-- start of DATA ROWS --

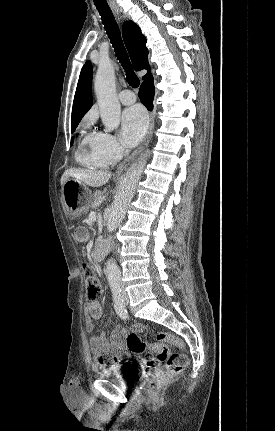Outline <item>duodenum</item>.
I'll list each match as a JSON object with an SVG mask.
<instances>
[{
  "instance_id": "1",
  "label": "duodenum",
  "mask_w": 275,
  "mask_h": 431,
  "mask_svg": "<svg viewBox=\"0 0 275 431\" xmlns=\"http://www.w3.org/2000/svg\"><path fill=\"white\" fill-rule=\"evenodd\" d=\"M110 249V244L104 240L99 239L94 247L93 256L96 261H101L104 259L105 255Z\"/></svg>"
}]
</instances>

-- end of DATA ROWS --

GIVEN INSTRUCTION> Rewrite the data above, replacing every "duodenum" with "small bowel" and changing nothing else. Leave the pictures out of your version.

RESULT OF THE EXERCISE>
Outline <item>small bowel</item>.
I'll list each match as a JSON object with an SVG mask.
<instances>
[{
  "instance_id": "1",
  "label": "small bowel",
  "mask_w": 275,
  "mask_h": 431,
  "mask_svg": "<svg viewBox=\"0 0 275 431\" xmlns=\"http://www.w3.org/2000/svg\"><path fill=\"white\" fill-rule=\"evenodd\" d=\"M110 249V244L104 240L99 239L94 247L93 256L96 261H101L104 259L105 255Z\"/></svg>"
}]
</instances>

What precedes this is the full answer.